4. As its transmitter and main receiver are restricted by design to
amateur-band coverage only, the Orion is by definition locked out of these
potentially highly lucrative markets which, as you intimated, will more than
pick up the slack once amateur demand begins to taper off. This is
regrettable.
Cheers for now, 73,
Adam VA7OJ/AB4OJ
-----Original Message-----
From: tentec-bounces at contesting.com
[mailto:tentec-bounces at contesting.com]On Behalf Of Rob Atkinson, K5UJ
Sent: Tuesday, November 18, 2003 07:12
To: tentec at contesting.com
Cc: k5uj at hotmail.com
Subject: [TenTec] 7800 purchases (was Orion in contests)
<<<I was at the Fort Wayne, IN Hamfest last wk end. Talked to Icom, the 7800
will be more like $10,000?
AND the first run is spoken for. Go Figure...
Lee>>>
I also doubted there would be very many 7800s sold at that price but--
Quick story to give some insight into this: I was at a vendor last summer
and the talk turned to the 7800. Now, this is someone who has been in the
business side of ham radio for many years and knows a few things about the
market I'd never realize. He asked me to guess how many 7800s Icom would
sell to hams:
Me: World wide?
Vendor: Yeah.
Me: (thinking) Umm, oh, at $10K, probably 300.
Vendor: Ha, try more like three thousand.
He went on to explain that there are a lot of guys with lots of money for
this hobby--many more than I would have guessed.
Also, a couple of other points: Firstly, you all don't really think Icom is
making the 7800 just for hams do you? I have been told when their last
super rig, the one with the CRT (781?) came out, they sold around a thousand
to NATO. Those are old rigs now; the 7800 (or it's mil spec cousin) is
supposedly being built to be sold to government users as a replacement.

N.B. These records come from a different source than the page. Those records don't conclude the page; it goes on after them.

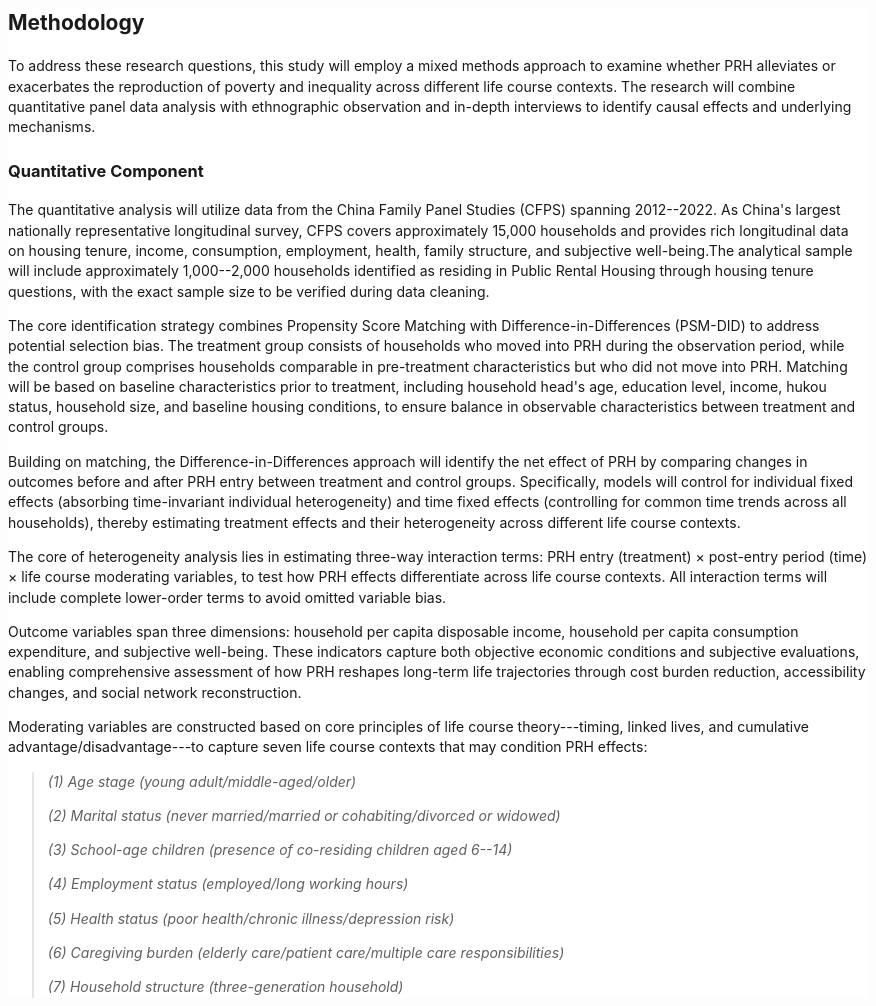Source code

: ## Methodology

To address these research questions, this study will employ a mixed methods approach to examine whether PRH alleviates or exacerbates the reproduction of poverty and inequality across different life course contexts. The research will combine quantitative panel data analysis with ethnographic observation and in-depth interviews to identify causal effects and underlying mechanisms.

### Quantitative Component

The quantitative analysis will utilize data from the China Family Panel Studies (CFPS) spanning 2012--2022. As China's largest nationally representative longitudinal survey, CFPS covers approximately 15,000 households and provides rich longitudinal data on housing tenure, income, consumption, employment, health, family structure, and subjective well-being.The analytical sample will include approximately 1,000--2,000 households identified as residing in Public Rental Housing through housing tenure questions, with the exact sample size to be verified during data cleaning.

The core identification strategy combines Propensity Score Matching with Difference-in-Differences (PSM-DID) to address potential selection bias. The treatment group consists of households who moved into PRH during the observation period, while the control group comprises households comparable in pre-treatment characteristics but who did not move into PRH. Matching will be based on baseline characteristics prior to treatment, including household head's age, education level, income, hukou status, household size, and baseline housing conditions, to ensure balance in observable characteristics between treatment and control groups.

Building on matching, the Difference-in-Differences approach will identify the net effect of PRH by comparing changes in outcomes before and after PRH entry between treatment and control groups. Specifically, models will control for individual fixed effects (absorbing time-invariant individual heterogeneity) and time fixed effects (controlling for common time trends across all households), thereby estimating treatment effects and their heterogeneity across different life course contexts.

The core of heterogeneity analysis lies in estimating three-way interaction terms: PRH entry (treatment) × post-entry period (time) × life course moderating variables, to test how PRH effects differentiate across life course contexts. All interaction terms will include complete lower-order terms to avoid omitted variable bias.

Outcome variables span three dimensions: household per capita disposable income, household per capita consumption expenditure, and subjective well-being. These indicators capture both objective economic conditions and subjective evaluations, enabling comprehensive assessment of how PRH reshapes long-term life trajectories through cost burden reduction, accessibility changes, and social network reconstruction.

Moderating variables are constructed based on core principles of life course theory---timing, linked lives, and cumulative advantage/disadvantage---to capture seven life course contexts that may condition PRH effects:

> *(1) Age stage (young adult/middle-aged/older)*
> 
> *(2) Marital status (never married/married or cohabiting/divorced or widowed)*
> 
> *(3) School-age children (presence of co-residing children aged 6--14)*
> 
> *(4) Employment status (employed/long working hours)*
> 
> *(5) Health status (poor health/chronic illness/depression risk)*
> 
> *(6) Caregiving burden (elderly care/patient care/multiple care responsibilities)*
> 
> *(7) Household structure (three-generation household)*
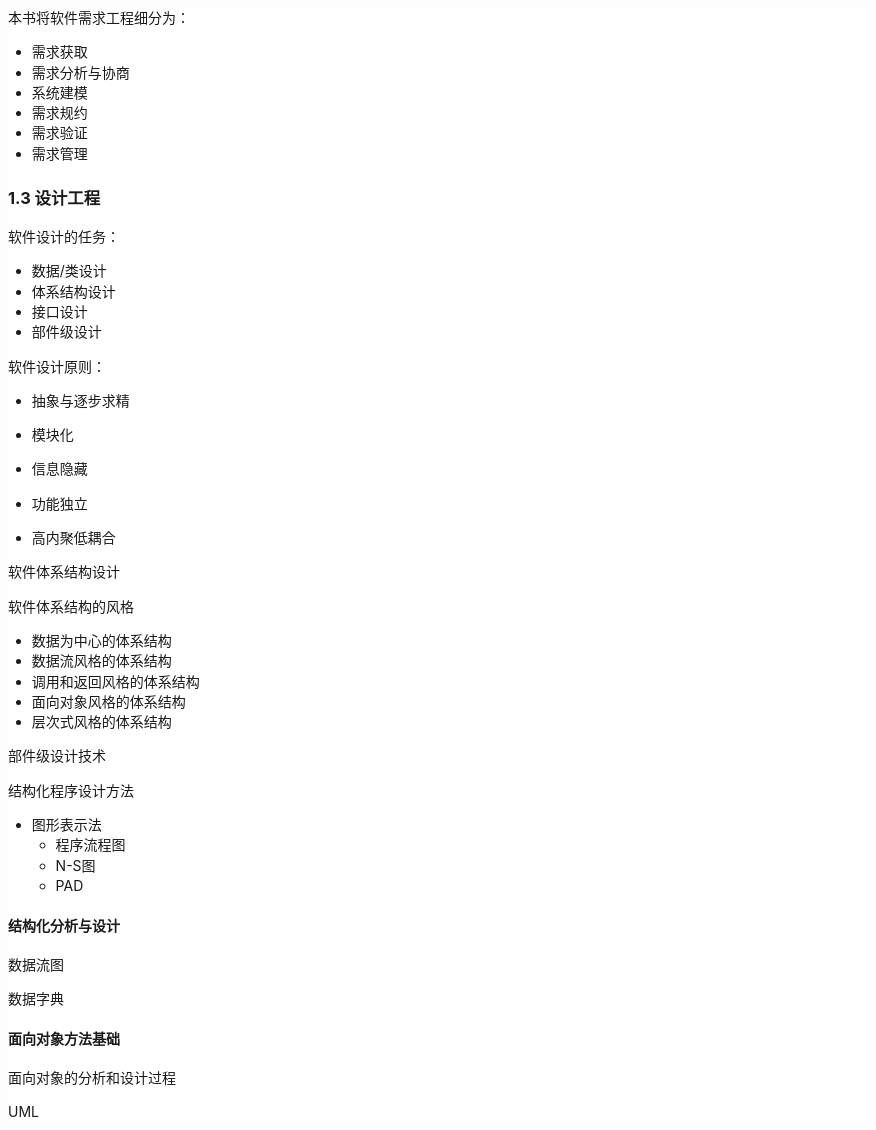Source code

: 本书将软件需求工程细分为：

* 需求获取
* 需求分析与协商
* 系统建模
* 需求规约
* 需求验证
* 需求管理

### 1.3 设计工程

软件设计的任务：

- 数据/类设计
- 体系结构设计
- 接口设计
- 部件级设计

软件设计原则：

* 抽象与逐步求精

* 模块化

* 信息隐藏

* 功能独立
* 高内聚低耦合

软件体系结构设计

软件体系结构的风格

- 数据为中心的体系结构
- 数据流风格的体系结构
- 调用和返回风格的体系结构
- 面向对象风格的体系结构
- 层次式风格的体系结构

部件级设计技术

结构化程序设计方法

* 图形表示法
  * 程序流程图
  * N-S图
  * PAD

#### 结构化分析与设计

数据流图

数据字典

#### 面向对象方法基础

面向对象的分析和设计过程

UML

This is heresay--I do not have any facts to support this, however it seems
in some way plausable since the cost of designing, building and selling a
really high end product can't be borne by the ham market alone. Collins
owners laugh when people act as if the S Line was built for hams. Secondly,
the civilian ham product price will probably drop after a few thousand are
sold around the world to goverments.